Musala Ponpes Sidoarjo Ambruk Diduga Tidak Memiliki Izin Mendirikan Bangunan

Musala yang terletak di asrama putra sebuah institusi pendidikan, mengalami bencana yang tak terduga saat ambruknya bangunan pada sore hari. Kejadian ini berlangsung di wilayah Buduran, Sidoarjo, dan menjadi perhatian besar bagi masyarakat serta pemerintah setempat.

Musala yang baru saja dibangun diduga tidak memiliki izin mendirikan bangunan (IMB) yang sah. Hal ini diungkapkan oleh Bupati Sidoarjo, yang langsung melakukan peninjauan lokasi kejadian.

Menyusul insiden tersebut, pihak berwenang mulai menelusuri dokumen yang berkaitan dengan izin bangunan dan menemukan bahwa pesantren tersebut tidak memenuhi segala persyaratan perizinan yang diperlukan.

Peninjauan Bencana: Pembicaraan Di Balik Ambruknya Musala

Bupati Sidoarjo menjelaskan bahwa ketidakpatuhan terhadap regulasi membangun mungkin menjadi alasan utama di balik peristiwa naas ini. Ia menyoroti bahwa proses pembangunan banyak kali dilakukan tanpa memikirkan standar yang berlaku.

Bupati juga mengingatkan pentingnya melakukan pengurusan izin sebelum memulai proyek konstruksi. Beliau berpendapat bahwa kealpaan dalam melakukan pengurusan IMB bisa berakibat fatal, seperti yang terjadi baru-baru ini.

“Saya telah bertanya tentang izin, namun tidak ada yang dapat ditunjukkan. Tindakan mendirikan bangunan tanpa izin jelas sangat berisiko,” kata Bupati, menegaskan kembali betapa vitalnya aspek perizinan dalam setiap proyek konstruksi.

Klarifikasi Dari Pihak Pondok Pesantren

Pihak pesantren, melalui salah satu pengasuhnya, mengaku kebingungan dan tidak mengetahui status IMB dari musala yang ambruk tersebut. Mereka menegaskan bahwa proses pembangunan dilakukan dengan itikad baik, meski tidak memiliki izin bisa menjadi masalah serius ke depannya.

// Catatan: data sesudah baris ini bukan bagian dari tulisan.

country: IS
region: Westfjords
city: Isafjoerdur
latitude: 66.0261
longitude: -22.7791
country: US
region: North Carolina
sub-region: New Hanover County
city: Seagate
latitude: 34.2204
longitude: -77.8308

Menurut pengasuh, saat kejadian, musala sedang dalam tahap pengecoran atap, yang diduga menjadi titik lemah dari struktur bangunan. Jelas terlihat bahwa upaya mempercepat pembangunan harus diimbangi dengan cara yang benar agar tidak membahayakan orang lain.

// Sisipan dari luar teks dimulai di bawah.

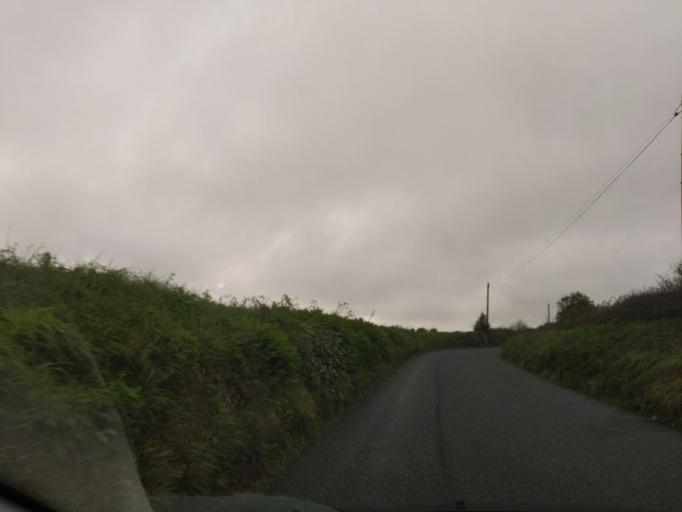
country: GB
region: England
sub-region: Cornwall
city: Saltash
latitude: 50.4498
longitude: -4.2362
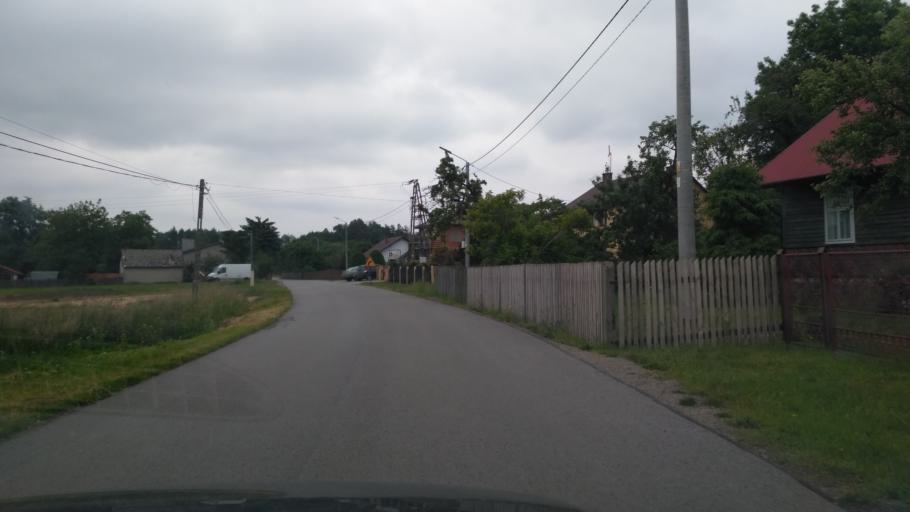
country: PL
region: Subcarpathian Voivodeship
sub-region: Powiat kolbuszowski
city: Niwiska
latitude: 50.2175
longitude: 21.6381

“Kami tidak mengira kondisi bakal seperti ini. Ketika proses pengecoran berlangsung, bagian atas tidak mampu menopang bobot dan akhirnya ambruk,” ungkap salah satu pengasuh, dengan nada penyesalan dalam suaranya.

Korban dan Upaya Penanganan

Insiden yang terjadi telah menimbulkan banyak korban. Hingga malam harinya, tercatat ada 87 orang yang mengalami cedera, di mana satu di antaranya dilaporkan meninggal dunia. Jumlah ini tentu sangat mengkhawatirkan, mengingat banyaknya santri yang berada dalam musala saat kejadian.

Dari total tersebut, 38 orang dirawat di Rumah Sakit Umum Daerah (RSUD) R.T. Notopuro, sedangkan beberapa lainnya mendapatkan perawatan di rumah sakit yang berbeda. Pihak penyelenggara kesehatan juga bergerak cepat untuk memulihkan kondisi para korban.

“Kami semua merasa sangat berduka atas kejadian ini. Kami berupaya semaksimal mungkin untuk memberikan perawatan yang dibutuhkan kepada mereka,” ujar salah satu juru bicara rumah sakit.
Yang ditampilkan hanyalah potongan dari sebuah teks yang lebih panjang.